I disagree. The R3 suspension is designed for a fairly narrow statistical group of between 130 to 165 pounds give or take preferences. Most lighter riders will find it over-sprung and over dampened. Heavy riders will find the fork too soft for stable and predictable hard stops. Lowering using cheap tricks only makes these issues worse.
When I got my bike, it had been lowered the cheap way (shock block and forks slid up in the clamps). It was awful under hard stop braking, with the front tucking in and feeling very uncertain. Hard stop practice is a part of riding well, and learning. When I got the lowering junk off the bike and got it back to its proper original setup, hard stops were predictable and felt significantly better.

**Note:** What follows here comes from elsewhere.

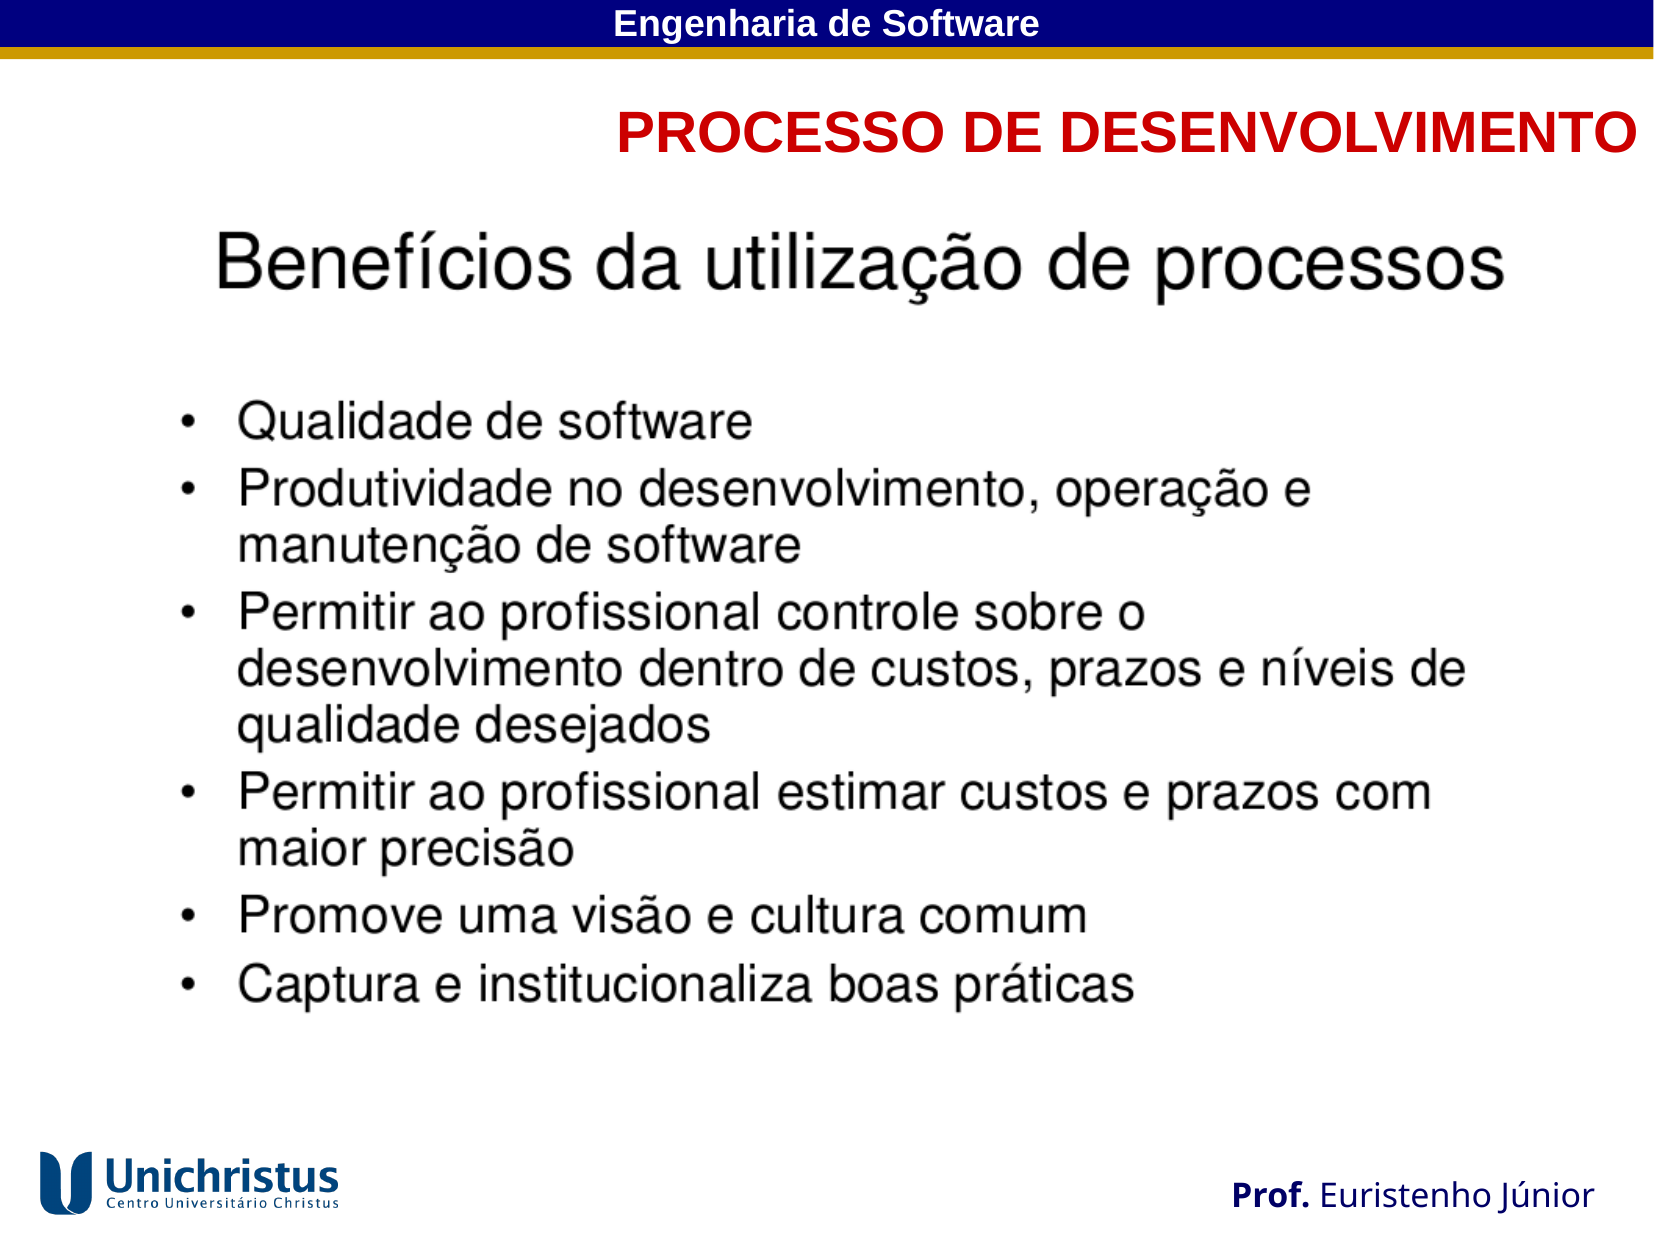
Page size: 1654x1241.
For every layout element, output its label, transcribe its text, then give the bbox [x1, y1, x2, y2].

When I changed the fork springs to suit my weight, the difference was night and day better. I can pretty much hard stop it with the rear nearly off the ground, and not feel the front end hunting from loss of trail.

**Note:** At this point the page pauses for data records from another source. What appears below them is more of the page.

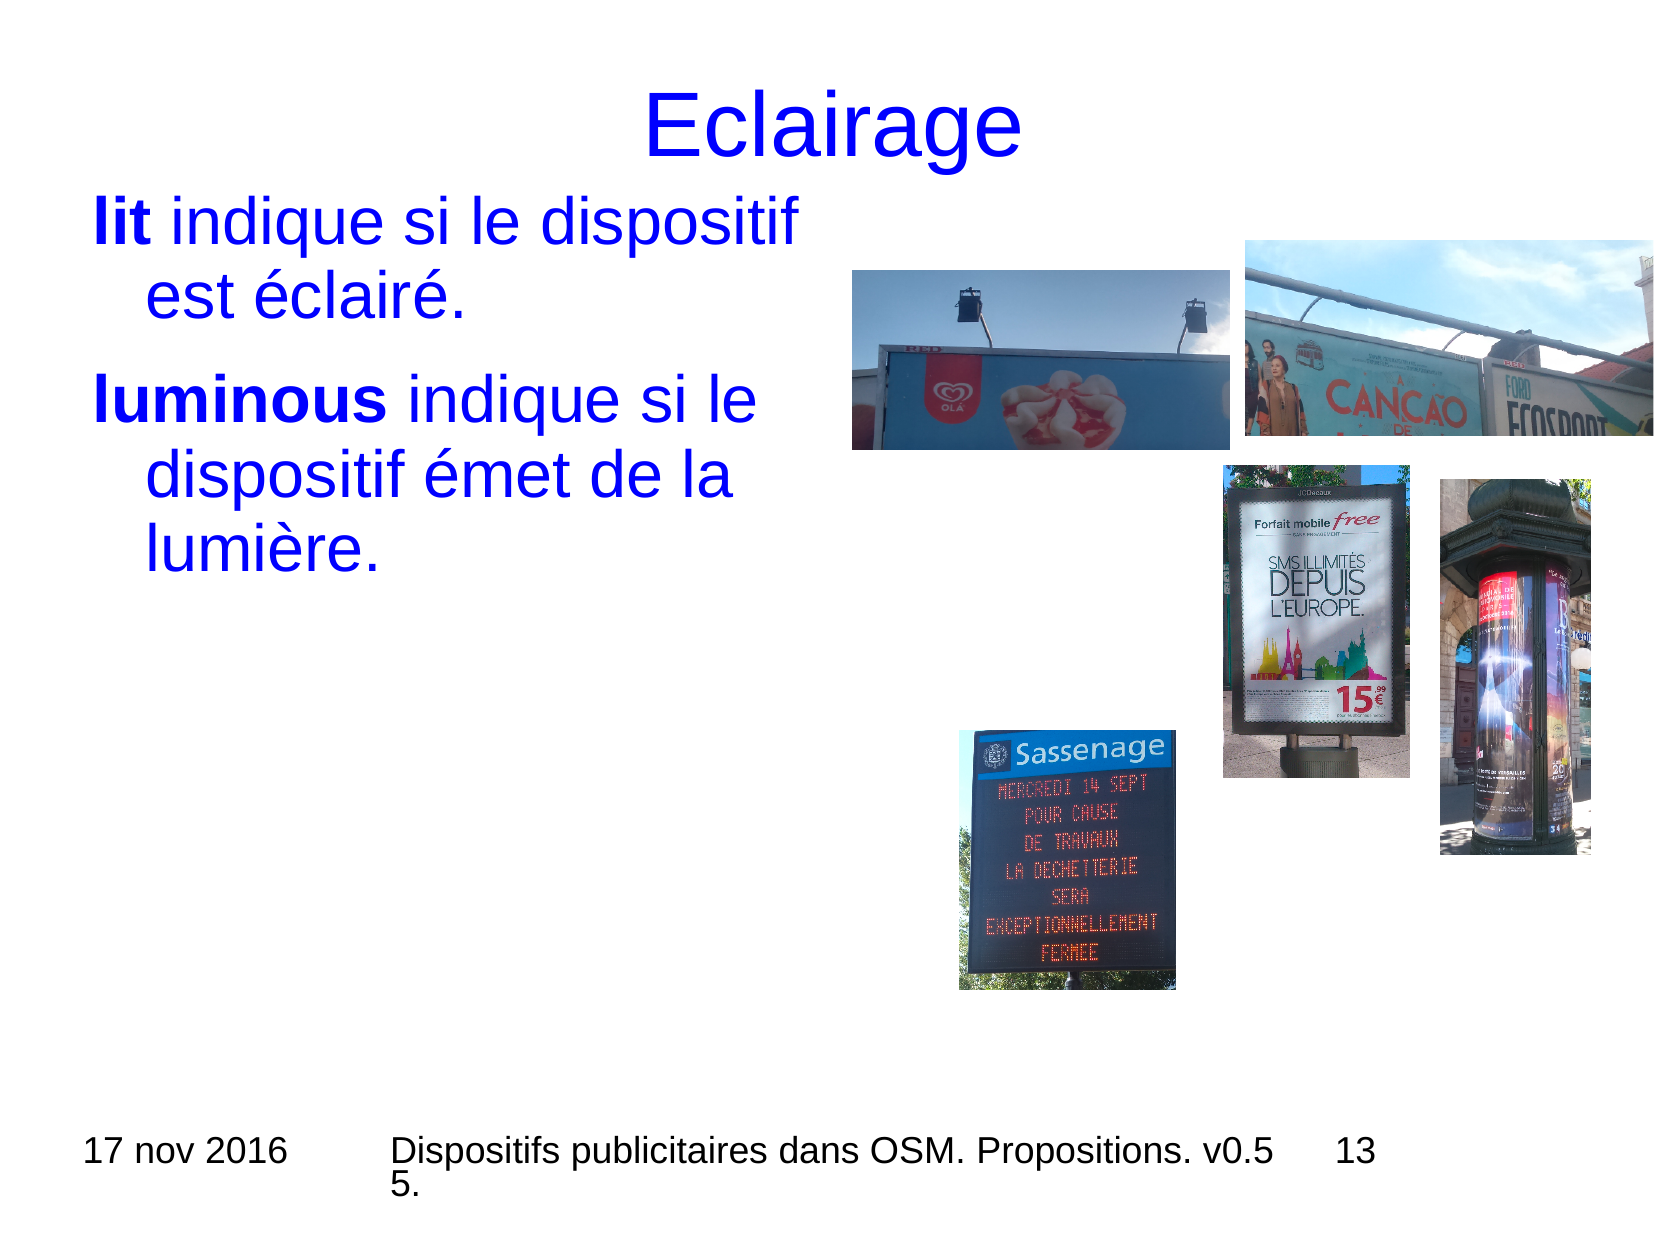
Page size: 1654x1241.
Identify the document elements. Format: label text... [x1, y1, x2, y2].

picture [1223, 465, 1410, 778]
picture [852, 270, 1230, 451]
list lit indique si le dispositif est éclairé. luminous indique si le dispositif émet de la lumière. [75, 180, 811, 1081]
picture [959, 730, 1176, 990]
picture [1440, 479, 1591, 855]
title Eclairage [90, 19, 1579, 225]
picture [1245, 240, 1654, 436]
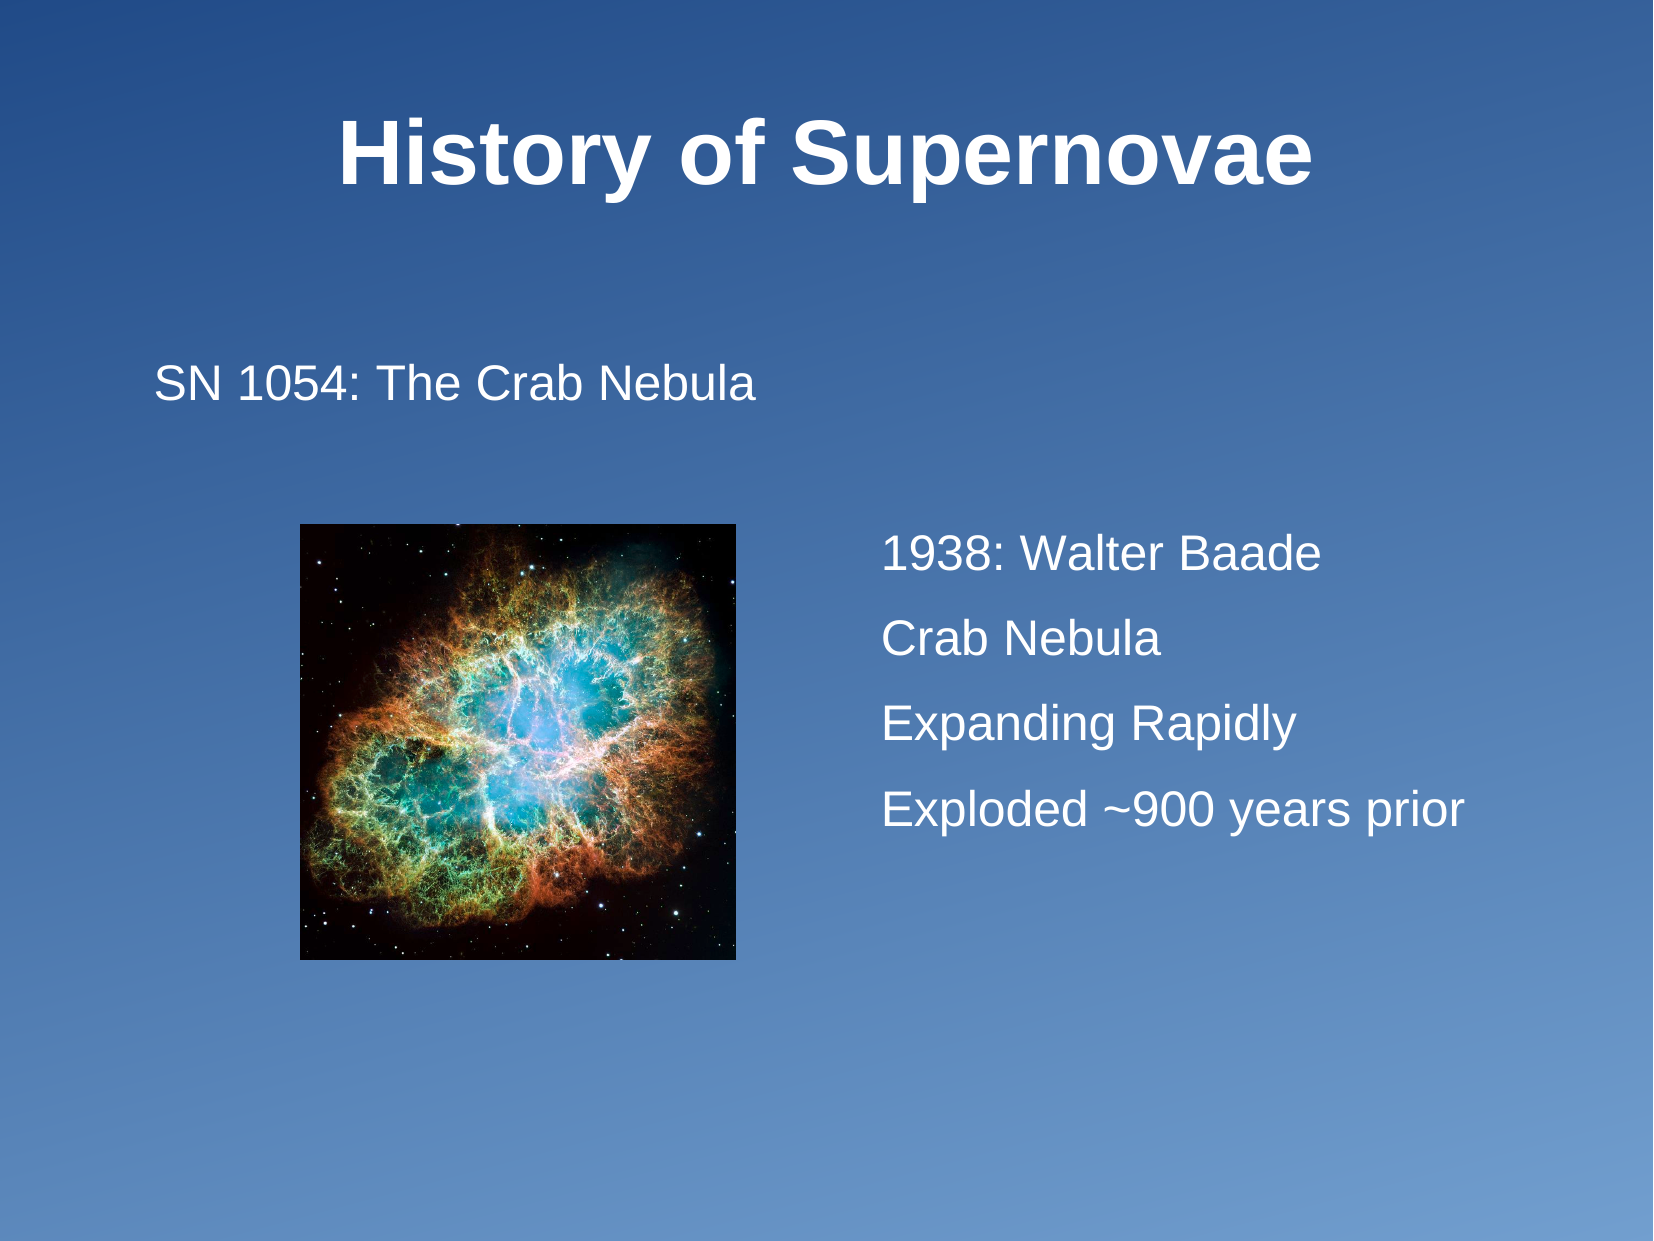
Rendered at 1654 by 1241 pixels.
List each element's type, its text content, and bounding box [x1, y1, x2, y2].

list SN 1054: The Crab Nebula [82, 355, 796, 1075]
title History of Supernovae [82, 49, 1571, 257]
picture [300, 524, 736, 961]
list 1938: Walter Baade Crab Nebula Expanding Rapidly Exploded ~900 years prior [810, 525, 1523, 1241]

The problem is, a new rider will not know is normal or what is being caused by an improperly modified rig - perhaps until it causes them an issue that results in a crash. Bottoming suspensions on a hard stop, or obstacle is not fun, and can lock up a wheel.

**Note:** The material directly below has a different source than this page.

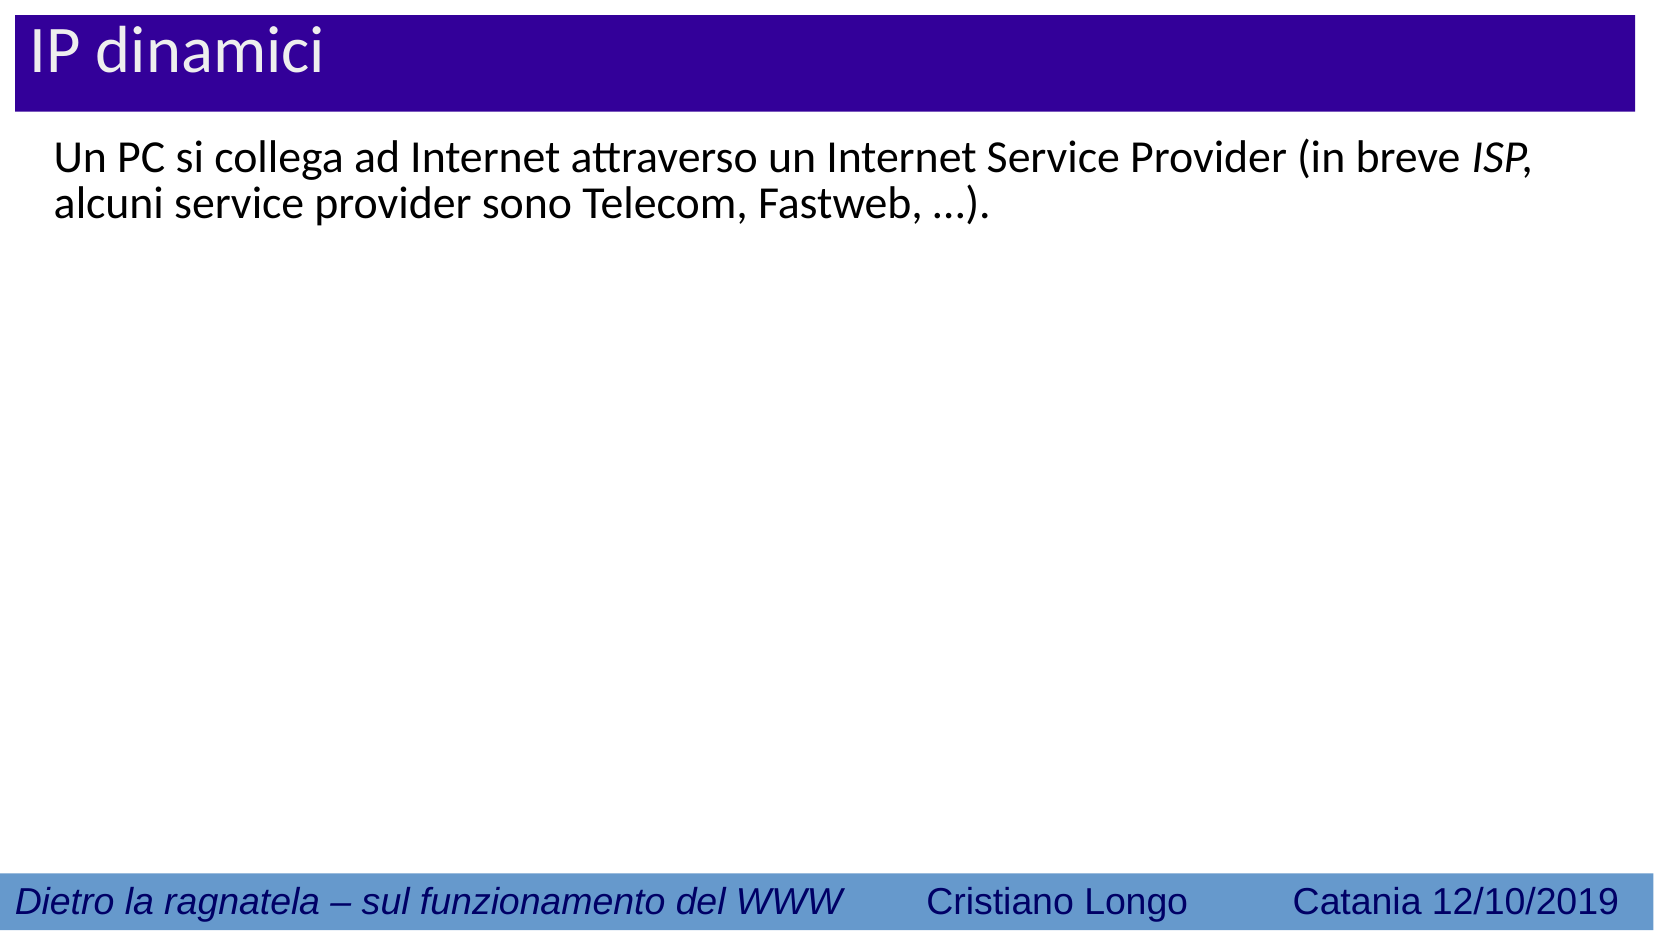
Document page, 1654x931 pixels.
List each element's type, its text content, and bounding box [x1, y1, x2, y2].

text_box Dietro la ragnatela – sul funzionamento del WWW Cristiano Longo Catania 12/10/2019 [0, 873, 1654, 931]
text_box Un PC si collega ad Internet attraverso un Internet Service Provider (in breve ISP, alcuni service provider sono Telecom, Fastweb, …). [38, 130, 1627, 238]
text_box IP dinamici [15, 15, 1636, 112]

I personally believe that all street bikes should be set up to execute the one line of defense we have available to us that should be practiced to the point of being an automatic response - max hard stop braking. That requires the front end have the travel and maintained geometry available to support this, without getting squirrely, and also to recover immediately when the brake is released. The vast majority of crashes are from cars pulling in front of bikes, either from the side, left turns across the bikes path. You gotta have a bike that can stop NOW, and/or respond to the brake being released to execute a turn away from the crossed path. That takes stability and a fair amount of practice.
What a bike does in curves and turns is for fun, and in that case, you ride whatever is under it and live with it - lowered or not. What a bike does under maximum braking is what will save your life one day - and that should never be compromised. IMHO anyway.